- Care home
Alpine Lodge
Report from 20 February 2024 assessment
Contents
On this page
- Overview
- Assessing needs
- Delivering evidence-based care and treatment
- How staff, teams and services work together
- Supporting people to live healthier lives
- Monitoring and improving outcomes
- Consent to care and treatment
Effective
People had a comprehensive assessment of their needs, which included consideration of clinical needs, mental health, physical health and wellbeing, and nutrition and hydration needs. However, we found they were not always followed and at times contradictory in particular in regard to moving and handling. Some people’s nutritional and hydration needs were not being met. Care plans were detailed and were reviewed. We saw input from health care professionals and care plans updated accordingly. However, we found these were not always followed and therefore people were not always supported to live healthier lives. We checked whether the service was working within the principles of the Mental Capacity Act 2005. We found some people were not given choices, or consulted and some support was very task orientated.

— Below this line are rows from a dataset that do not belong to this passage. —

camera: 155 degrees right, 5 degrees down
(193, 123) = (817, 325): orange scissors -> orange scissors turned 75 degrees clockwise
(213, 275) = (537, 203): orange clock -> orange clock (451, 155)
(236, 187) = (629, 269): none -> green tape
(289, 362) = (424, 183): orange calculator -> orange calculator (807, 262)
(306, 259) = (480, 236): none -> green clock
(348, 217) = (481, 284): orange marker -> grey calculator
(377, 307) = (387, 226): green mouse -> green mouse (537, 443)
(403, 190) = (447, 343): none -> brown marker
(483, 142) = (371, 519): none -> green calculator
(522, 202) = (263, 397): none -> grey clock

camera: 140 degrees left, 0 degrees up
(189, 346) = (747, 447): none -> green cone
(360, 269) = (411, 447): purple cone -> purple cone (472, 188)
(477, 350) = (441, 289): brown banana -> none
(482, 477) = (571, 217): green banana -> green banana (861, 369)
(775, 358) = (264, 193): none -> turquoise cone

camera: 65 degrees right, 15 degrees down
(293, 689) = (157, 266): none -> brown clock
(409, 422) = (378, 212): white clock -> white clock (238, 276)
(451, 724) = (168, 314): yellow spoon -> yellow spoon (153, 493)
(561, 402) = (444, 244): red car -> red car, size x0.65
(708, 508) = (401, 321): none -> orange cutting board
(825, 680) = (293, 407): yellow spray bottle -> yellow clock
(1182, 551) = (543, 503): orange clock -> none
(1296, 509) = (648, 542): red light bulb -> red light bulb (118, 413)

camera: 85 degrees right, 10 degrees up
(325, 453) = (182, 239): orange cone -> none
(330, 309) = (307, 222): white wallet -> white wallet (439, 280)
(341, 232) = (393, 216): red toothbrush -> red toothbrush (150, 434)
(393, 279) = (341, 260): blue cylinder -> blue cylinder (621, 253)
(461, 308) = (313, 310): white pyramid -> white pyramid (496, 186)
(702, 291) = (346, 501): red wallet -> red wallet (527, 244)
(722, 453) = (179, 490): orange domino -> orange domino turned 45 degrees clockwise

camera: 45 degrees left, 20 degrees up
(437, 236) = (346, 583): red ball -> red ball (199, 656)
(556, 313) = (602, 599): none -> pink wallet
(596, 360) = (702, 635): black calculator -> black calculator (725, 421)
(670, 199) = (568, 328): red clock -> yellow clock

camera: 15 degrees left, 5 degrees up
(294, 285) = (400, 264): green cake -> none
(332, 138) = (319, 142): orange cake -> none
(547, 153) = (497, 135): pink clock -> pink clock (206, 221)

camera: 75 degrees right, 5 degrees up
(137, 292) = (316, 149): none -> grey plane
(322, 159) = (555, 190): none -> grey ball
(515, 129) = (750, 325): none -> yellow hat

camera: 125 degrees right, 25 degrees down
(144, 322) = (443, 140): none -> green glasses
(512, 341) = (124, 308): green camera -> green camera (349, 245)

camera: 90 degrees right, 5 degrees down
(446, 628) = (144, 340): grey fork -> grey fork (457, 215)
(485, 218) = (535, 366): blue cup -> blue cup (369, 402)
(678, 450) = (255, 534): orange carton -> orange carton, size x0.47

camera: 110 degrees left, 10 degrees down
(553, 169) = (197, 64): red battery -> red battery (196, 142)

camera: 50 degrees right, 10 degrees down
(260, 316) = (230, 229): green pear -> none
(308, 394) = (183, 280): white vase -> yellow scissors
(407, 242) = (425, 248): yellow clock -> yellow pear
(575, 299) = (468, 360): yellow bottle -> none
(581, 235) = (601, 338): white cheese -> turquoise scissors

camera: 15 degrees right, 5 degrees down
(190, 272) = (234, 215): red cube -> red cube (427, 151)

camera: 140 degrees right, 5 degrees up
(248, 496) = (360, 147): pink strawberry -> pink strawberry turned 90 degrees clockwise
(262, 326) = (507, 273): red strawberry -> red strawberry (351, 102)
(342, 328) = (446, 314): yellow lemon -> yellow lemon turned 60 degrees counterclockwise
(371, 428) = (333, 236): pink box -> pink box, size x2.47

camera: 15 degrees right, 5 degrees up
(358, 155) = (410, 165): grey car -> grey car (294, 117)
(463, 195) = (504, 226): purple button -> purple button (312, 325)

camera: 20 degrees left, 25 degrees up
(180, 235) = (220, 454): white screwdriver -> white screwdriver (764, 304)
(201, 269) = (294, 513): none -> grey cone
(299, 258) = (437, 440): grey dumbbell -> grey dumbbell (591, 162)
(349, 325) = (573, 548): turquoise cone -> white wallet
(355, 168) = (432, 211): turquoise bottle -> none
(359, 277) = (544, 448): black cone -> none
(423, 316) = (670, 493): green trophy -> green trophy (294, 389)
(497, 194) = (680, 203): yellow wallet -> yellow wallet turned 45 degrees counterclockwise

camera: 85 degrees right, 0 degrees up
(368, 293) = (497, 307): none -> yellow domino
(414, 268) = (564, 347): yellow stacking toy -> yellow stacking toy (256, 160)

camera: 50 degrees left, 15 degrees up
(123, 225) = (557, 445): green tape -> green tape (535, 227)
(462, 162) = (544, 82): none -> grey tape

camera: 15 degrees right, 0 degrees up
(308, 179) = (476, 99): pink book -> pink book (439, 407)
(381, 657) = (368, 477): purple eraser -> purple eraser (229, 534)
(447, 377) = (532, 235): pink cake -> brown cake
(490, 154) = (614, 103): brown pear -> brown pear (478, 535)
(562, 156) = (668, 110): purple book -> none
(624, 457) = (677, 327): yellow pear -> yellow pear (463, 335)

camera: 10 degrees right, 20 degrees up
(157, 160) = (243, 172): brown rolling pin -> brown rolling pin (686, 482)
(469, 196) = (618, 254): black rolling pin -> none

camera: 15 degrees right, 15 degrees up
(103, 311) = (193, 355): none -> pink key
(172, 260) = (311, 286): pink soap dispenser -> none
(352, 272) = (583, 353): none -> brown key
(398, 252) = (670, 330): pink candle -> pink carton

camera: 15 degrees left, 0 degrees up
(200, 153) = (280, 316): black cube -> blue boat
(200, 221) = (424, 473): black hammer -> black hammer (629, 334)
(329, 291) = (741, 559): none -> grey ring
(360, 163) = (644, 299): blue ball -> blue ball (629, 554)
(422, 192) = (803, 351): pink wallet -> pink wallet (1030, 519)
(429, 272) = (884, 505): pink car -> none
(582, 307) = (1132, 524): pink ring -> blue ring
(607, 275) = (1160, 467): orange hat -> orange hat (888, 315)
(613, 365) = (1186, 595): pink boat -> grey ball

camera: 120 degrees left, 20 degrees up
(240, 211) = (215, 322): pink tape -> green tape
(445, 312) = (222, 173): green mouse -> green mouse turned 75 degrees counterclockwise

This service scored 58 (out of 100) for this area. Find out what we look at when we assess this area and How we calculate these scores.
Assessing needs
People and relatives told us they were involved in the assessment of their needs. A communication care plan was completed for each person. This helped to identify how to provide information to the person so it was accessible and tailored to meet their needs.
Managers told us they were working with staff to ensure there was effective monitoring of people’s care and treatment and their outcomes.
The peripatetic manager had been improving care plans and predominantly they were detailed and showed people were involved. However, we found they were not always followed and at times contradictory in particular in regard to moving and handling.
Delivering evidence-based care and treatment
Our observations showed people who needed support or encouragement to eat or drink did not always receive it.
We observed lunch being served on both floors. On the downstairs unit there was a calm atmosphere and people were offered a choice of meals. We saw staff kindly engaging with people encouraging them to eat or offering drinks. People made positive comments about the quality of food provided. However, on the upstairs unit people were not supported or encouraged to eat their food and food was left in front of people to go cold.
People’s nutrition and hydration needs were not always met. Hydration and snack stations were not stocked when we did a tour of the service, we found a brown banana and a dried-up orange in one bowl which had been there days. These were stocked up and drinks placed on units during our site visit. Clinical reviews were carried out and the GP visited regularly, they were in the service on the day of our visit and staff were ensuring they were following up where necessary.
How staff, teams and services work together
Relatives told us they were concerned about the number of agency staff at the service. They told us this impacted on the quality of care provided to their family member.
Management told us some staff were being performance managed as they had identified the need for further support and training to ensure they were consistent in their approach to ensure people’s needs were met. There was a high level of genuine sickness which was impacting on the staffing. This was particularly noticeable in the standard of cleanliness as domestics were off sick.
Partners told us the peripatetic manager was working with them to try to improve the service. They could see improvements being made by them, but staff were still not embedding them into practice.
In people’s records we found evidence of involvement from other professionals. However, our findings showed there was risk that guidance would not be followed. People’s risks were identified and mostly detailed in peoples plans of care. However, they were not always managed effectively.
Supporting people to live healthier lives
We received mixed feedback from people and relatives about the quality of care provided. Our findings showed some people had not received the support they required to enable them to live healthier lives. People made positive comments about the new activities co-ordinator. However, the service had not promoted people’s wellbeing by providing activities within the community.
Staff had completed an assessment of people’s risks to their health and wellbeing and on how to support people to prevent deterioration. However, we were not fully assured staff would recognise and report people’s deterioration.
People were referred to health care professionals when required and in people’s records we found evidence of involvement from other professionals such as doctors, optician, tissue viability nurses and speech and language practitioners. Care plans were detailed and were reviewed. However, we found these were not always followed and therefore people were not always supported to live healthier lives.
Monitoring and improving outcomes
Some people’s care was not routinely monitored to ensure they received the care and treatment they needed.
Managers told us they were working with staff to ensure there was effective monitoring of people’s care and treatment and their outcomes.
People’s care was not always monitored to ensure they received the care and treatment they needed. We saw input from health care professionals and care plans updated accordingly. However, staff did not always follow the guidance.
Consent to care and treatment
Our observations were mixed, some people were consulted and they, or a person lawfully acting on their behalf, were involved in planning, managing, and reviewing their care and treatment. Other people were not given choices, or consulted and some support was very task orientated.
Staff were aware of the need to and had submitted applications for people to assess and authorise that any restrictions in place were in the best interests of the person.
We checked whether the service was working within the principles of the MCA. The service had policies and procedures in relation to the Mental Capacity Act (MCA) 2005 and Deprivation of Liberty Safeguards (DoLS). The service was aware of the need to and had submitted applications for people to assess and authorise that any restrictions in place were in the best interests of the person.